Thursday, September 16, 2010

Funky Toe

Some might find it interesting that given the power to change one of my physical features that I would choose to change my toe, but it really isn’t that hard to understand once you know how much my poor toe has been through. Hurt, deformed, permanently damaged, mocked…yes, my big toe has been through quite a lot. It all started that fateful day,  12 years ago…
I was ten years old, and definitely in my “awkward stage”  uncoordinated  and klutzy as can be.  One day while looking through the pantry, I dropped a jar on my foot. My toe instantly started swelling and bruising. A few days later my toenail fell off. Unfortunately, this was just the beginning. Of course, the nail grew back…but it was different, thinker and shorter. My nail bed was damaged, and having an ingrown toenail was common and often resulted in an infection. I started referring to it as my funky toe, and my - oh so compassionate -  siblings quickly followed suit . Eventually, I went to the foot doctor and had an procedure done to prevent it from becoming ingrown. It wasn’t as painful anymore, but I will never forget the words the doctor said…I asked him if there was anything I could do to make it grow back normal (now that I was in Jr. High, being normal was very important to me). He said no, and that my toe would always be bulbous. For some reason, I found that extremely offensive, yet strangely funny.  He couldn’t have known that he christen my poor toe with a new name.
I started to avoid wearing flip-flops, and often would curl my toes under my foot to hide my deformity. One magical day while getting a pedicure I discovered something amazing…it was possible to get an acrylic nail on your toes!  Of course, I decided to try it. I was thrilled with the result, was even wore open-toed high heels to a wedding! I couldn’t have been prepared for what followed…while out on the dance floor, someone stepped on my toe, ripping both the real and the fake nail off by the roots.  This became somewhat of a cycle. My nail would grow back, I would get a fake one, and eventually both nails would come off. I started only getting the fake nail for special occasions,  but  by now my nail bed was even further damaged. Even the slightest stub of my toe can cause my nail to detach itself.  That I’ve lost my toenail so many times, in the most opportune places has been a joke in my family for years.  I’ve even lost it Disneyland! Heck, I wouldn’t let Prince Charming anywhere near my foot, even if he did have my glass slipper!
My funky, bulbous toe is, by far, my worst feature…

Sunday, September 5, 2010

Pro's Ranch Market

This morning my dad woke me up to go shopping with him and my mom. The original plan was to go to the Costco Business Center for a projector so we could watch a movie while relaxing in the pool (this has been one of Pop's fondest dreams for his perfect plan, my whole family floats on inner tubes while watching Jaws).  Well, as usual with my parents, any trip on a Saturday morning includes multiple stops at yard sales and random stores, and somehow or another we landed at a Mexican grocery store.

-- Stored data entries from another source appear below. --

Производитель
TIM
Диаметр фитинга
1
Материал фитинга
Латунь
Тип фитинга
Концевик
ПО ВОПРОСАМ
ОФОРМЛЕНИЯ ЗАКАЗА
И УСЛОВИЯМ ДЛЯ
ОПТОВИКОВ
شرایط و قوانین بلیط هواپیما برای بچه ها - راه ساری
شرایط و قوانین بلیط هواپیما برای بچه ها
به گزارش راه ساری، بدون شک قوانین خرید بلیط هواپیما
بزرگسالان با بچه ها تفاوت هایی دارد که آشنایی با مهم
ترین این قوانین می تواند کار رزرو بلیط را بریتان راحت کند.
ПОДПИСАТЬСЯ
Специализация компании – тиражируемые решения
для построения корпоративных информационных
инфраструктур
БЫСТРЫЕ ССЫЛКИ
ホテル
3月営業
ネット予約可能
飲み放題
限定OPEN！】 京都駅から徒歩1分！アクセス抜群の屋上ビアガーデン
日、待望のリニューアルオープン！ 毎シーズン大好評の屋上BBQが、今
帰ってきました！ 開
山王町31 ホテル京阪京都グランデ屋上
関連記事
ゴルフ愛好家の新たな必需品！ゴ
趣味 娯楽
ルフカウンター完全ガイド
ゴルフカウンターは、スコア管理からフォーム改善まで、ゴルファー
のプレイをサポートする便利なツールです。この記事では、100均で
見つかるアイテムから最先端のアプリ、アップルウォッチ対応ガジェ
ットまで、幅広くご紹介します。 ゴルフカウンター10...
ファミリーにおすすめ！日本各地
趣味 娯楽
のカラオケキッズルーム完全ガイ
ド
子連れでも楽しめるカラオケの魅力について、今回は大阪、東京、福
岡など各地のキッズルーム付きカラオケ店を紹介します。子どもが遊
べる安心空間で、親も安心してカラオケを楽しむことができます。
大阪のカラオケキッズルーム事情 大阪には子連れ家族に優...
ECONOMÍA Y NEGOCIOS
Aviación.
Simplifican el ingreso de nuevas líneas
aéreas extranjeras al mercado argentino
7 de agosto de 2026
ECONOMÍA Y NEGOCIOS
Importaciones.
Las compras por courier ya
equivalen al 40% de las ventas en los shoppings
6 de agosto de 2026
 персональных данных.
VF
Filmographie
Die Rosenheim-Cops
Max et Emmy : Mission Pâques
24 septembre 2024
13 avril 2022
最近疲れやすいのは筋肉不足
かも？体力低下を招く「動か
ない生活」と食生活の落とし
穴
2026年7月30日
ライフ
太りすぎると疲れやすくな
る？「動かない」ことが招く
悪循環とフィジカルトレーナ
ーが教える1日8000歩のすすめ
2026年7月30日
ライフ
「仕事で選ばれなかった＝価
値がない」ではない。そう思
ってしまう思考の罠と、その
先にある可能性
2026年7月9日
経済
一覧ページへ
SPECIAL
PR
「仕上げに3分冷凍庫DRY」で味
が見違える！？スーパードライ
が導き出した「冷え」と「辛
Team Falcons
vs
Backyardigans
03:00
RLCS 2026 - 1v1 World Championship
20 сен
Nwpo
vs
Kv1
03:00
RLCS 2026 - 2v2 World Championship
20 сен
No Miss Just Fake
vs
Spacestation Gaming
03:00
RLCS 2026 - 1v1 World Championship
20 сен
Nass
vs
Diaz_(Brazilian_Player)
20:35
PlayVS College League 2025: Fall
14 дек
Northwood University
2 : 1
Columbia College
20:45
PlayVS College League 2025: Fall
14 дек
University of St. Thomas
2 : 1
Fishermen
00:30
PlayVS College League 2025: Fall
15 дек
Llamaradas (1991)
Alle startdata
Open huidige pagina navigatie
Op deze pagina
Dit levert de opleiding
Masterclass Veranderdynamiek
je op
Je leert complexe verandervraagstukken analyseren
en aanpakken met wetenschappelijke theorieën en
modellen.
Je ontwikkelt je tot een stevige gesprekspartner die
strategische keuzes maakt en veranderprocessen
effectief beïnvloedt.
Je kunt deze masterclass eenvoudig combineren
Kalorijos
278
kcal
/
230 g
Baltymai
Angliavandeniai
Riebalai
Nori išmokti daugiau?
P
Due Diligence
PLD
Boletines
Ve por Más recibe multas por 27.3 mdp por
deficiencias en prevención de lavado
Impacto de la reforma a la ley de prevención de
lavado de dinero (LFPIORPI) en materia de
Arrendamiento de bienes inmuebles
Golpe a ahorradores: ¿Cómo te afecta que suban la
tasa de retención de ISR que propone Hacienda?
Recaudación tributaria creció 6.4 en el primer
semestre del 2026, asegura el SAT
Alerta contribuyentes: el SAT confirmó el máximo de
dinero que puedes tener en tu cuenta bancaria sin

And not just any store, this one might as well be located Mexico. I love stuff like this. 
I'll never forget my first experience in a Asian grocery store (thanks to Carol Farr), but this was so much better! Now, I LOVE grocery shopping, and I think I am one of the few people in the world who likes to "window shop" in grocery store. It's the Denny blood in me...what can I say; we just love food.



Food from other cultures is so fascinating to me. It's amazing that we have pretty much the same ingredients but use them in such different ways. 

For example:  Cow stomach can become menudo (which I sampled, by the way),

and chicken feet must be delicious if prepared properly!

I could have stayed in the store forever, wondering up and down the isles, but alas, all good things must come to an end. Unfortunately, the end came before I was ready when a manager informed me that taking pictures of items in the store was not allowed. I did manage to sneak in a few more, but not without feeling a trifle guilty. Oh well, it was time to be on our way. 


                                                     American stores are so boring.